• _Brief_:
What number of lines in the entries hold the string "Clausena"? Answer with it alone.

Dataset items:

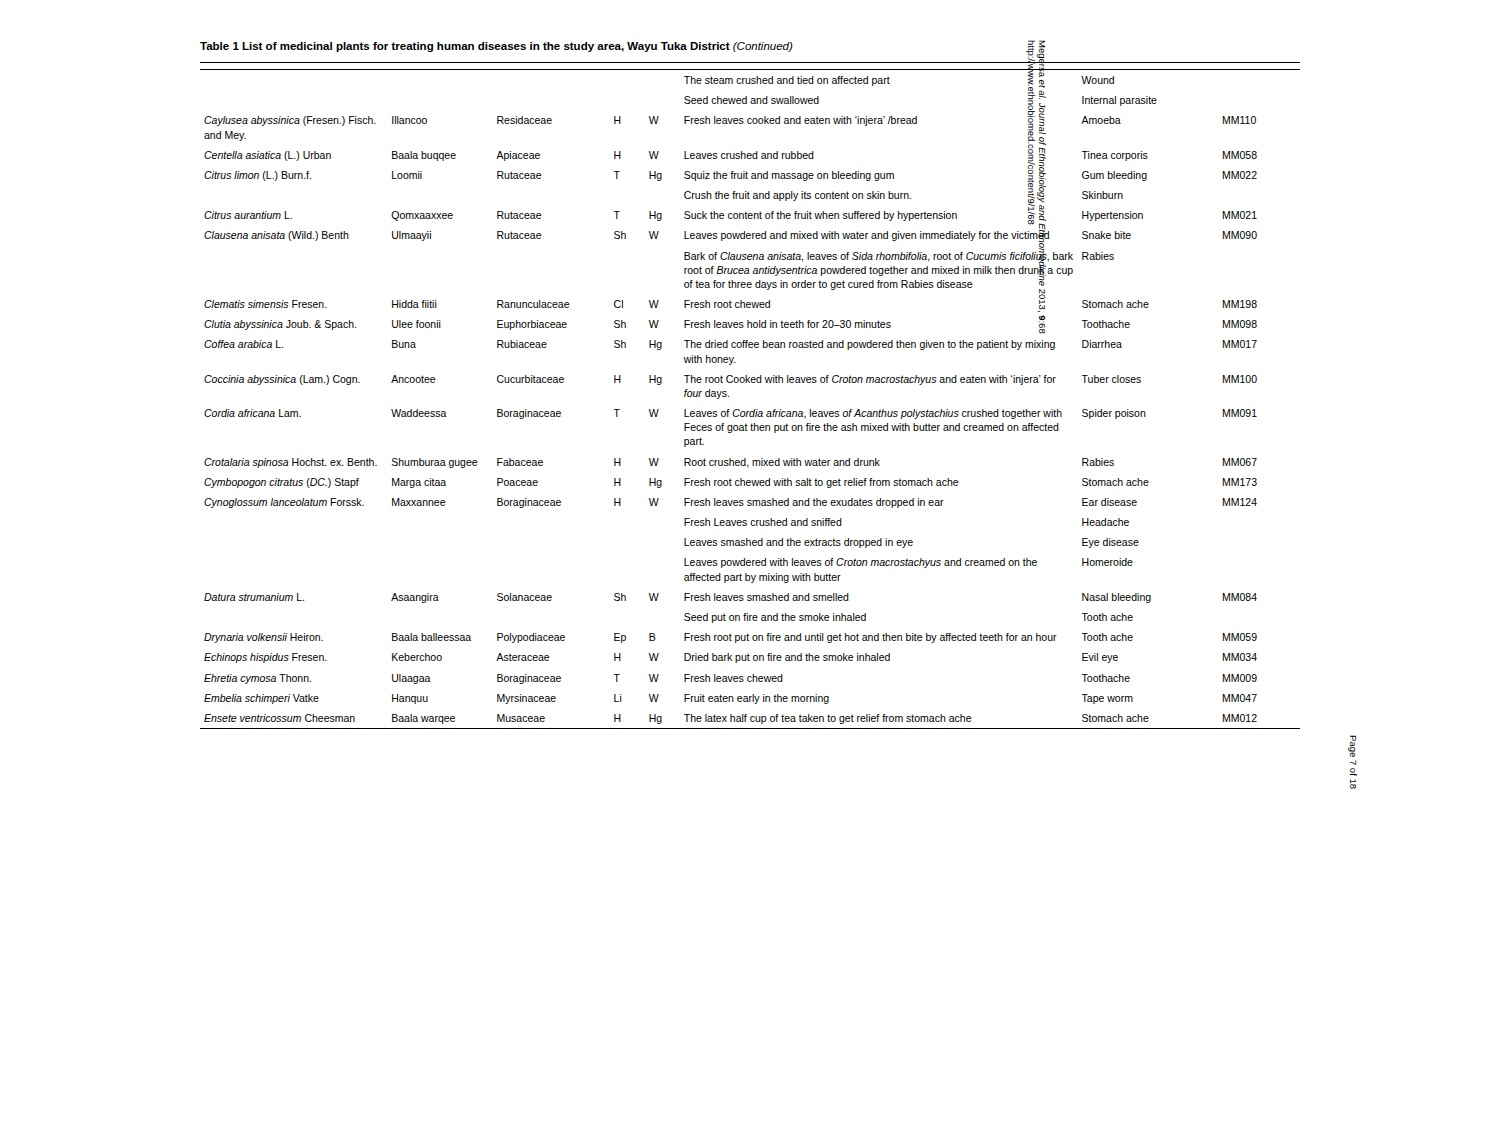Table 1 List of medicinal plants for treating human diseases in the study area, Wayu Tuka District (Continued)
| | | | | | The steam crushed and tied on affected part | Wound | |
| | | | | | Seed chewed and swallowed | Internal parasite | |
| Caylusea abyssinica (Fresen.) Fisch. and Mey. | Illancoo | Residaceae | H | W | Fresh leaves cooked and eaten with ‘injera’ /bread | Amoeba | MM110 |
| Centella asiatica (L.) Urban | Baala buqqee | Apiaceae | H | W | Leaves crushed and rubbed | Tinea corporis | MM058 |
| Citrus limon (L.) Burn.f. | Loomii | Rutaceae | T | Hg | Squiz the fruit and massage on bleeding gum | Gum bleeding | MM022 |
| | | | | | Crush the fruit and apply its content on skin burn. | Skinburn | |
| Citrus aurantium L. | Qomxaaxxee | Rutaceae | T | Hg | Suck the content of the fruit when suffered by hypertension | Hypertension | MM021 |
| Clausena anisata (Wild.) Benth | Ulmaayii | Rutaceae | Sh | W | Leaves powdered and mixed with water and given immediately for the victimed | Snake bite | MM090 |
| | | | | | Bark of Clausena anisata , leaves of Sida rhombifolia , root of Cucumis ficifolius , bark root of Brucea antidysentrica powdered together and mixed in milk then drunk a cup of tea for three days in order to get cured from Rabies disease | Rabies | |
| Clematis simensis Fresen. | Hidda fiitii | Ranunculaceae | Cl | W | Fresh root chewed | Stomach ache | MM198 |
| Clutia abyssinica Joub. & Spach. | Ulee foonii | Euphorbiaceae | Sh | W | Fresh leaves hold in teeth for 20–30 minutes | Toothache | MM098 |
| Coffea arabica L. | Buna | Rubiaceae | Sh | Hg | The dried coffee bean roasted and powdered then given to the patient by mixing with honey. | Diarrhea | MM017 |
| Coccinia abyssinica (Lam.) Cogn. | Ancootee | Cucurbitaceae | H | Hg | The root Cooked with leaves of Croton macrostachyus and eaten with ‘injera’ for four days. | Tuber closes | MM100 |
| Cordia africana Lam. | Waddeessa | Boraginaceae | T | W | Leaves of Cordia africana , leaves of Acanthus polystachius crushed together with Feces of goat then put on fire the ash mixed with butter and creamed on affected part. | Spider poison | MM091 |
| Crotalaria spinosa Hochst. ex. Benth. | Shumburaa gugee | Fabaceae | H | W | Root crushed, mixed with water and drunk | Rabies | MM067 |
| Cymbopogon citratus ( DC. ) Stapf | Marga citaa | Poaceae | H | Hg | Fresh root chewed with salt to get relief from stomach ache | Stomach ache | MM173 |
| Cynoglossum lanceolatum Forssk. | Maxxannee | Boraginaceae | H | W | Fresh leaves smashed and the exudates dropped in ear | Ear disease | MM124 |
| | | | | | Fresh Leaves crushed and sniffed | Headache | |
| | | | | | Leaves smashed and the extracts dropped in eye | Eye disease | |
| | | | | | Leaves powdered with leaves of Croton macrostachyus and creamed on the affected part by mixing with butter | Homeroide | |
| Datura strumanium L. | Asaangira | Solanaceae | Sh | W | Fresh leaves smashed and smelled | Nasal bleeding | MM084 |
| | | | | | Seed put on fire and the smoke inhaled | Tooth ache | |
| Drynaria volkensii Heiron. | Baala balleessaa | Polypodiaceae | Ep | B | Fresh root put on fire and until get hot and then bite by affected teeth for an hour | Tooth ache | MM059 |
| Echinops hispidus Fresen. | Keberchoo | Asteraceae | H | W | Dried bark put on fire and the smoke inhaled | Evil eye | MM034 |
| Ehretia cymosa Thonn. | Ulaagaa | Boraginaceae | T | W | Fresh leaves chewed | Toothache | MM009 |
| Embelia schimperi Vatke | Hanquu | Myrsinaceae | Li | W | Fruit eaten early in the morning | Tape worm | MM047 |
| Ensete ventricossum Cheesman | Baala warqee | Musaceae | H | Hg | The latex half cup of tea taken to get relief from stomach ache | Stomach ache | MM012 |
Megersa et al. Journal of Ethnobiology and Ethnomedicine 2013, 9:68
http://www.ethnobiomed.com/content/9/1/68
Page 7 of 18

• _Exercise result_:
2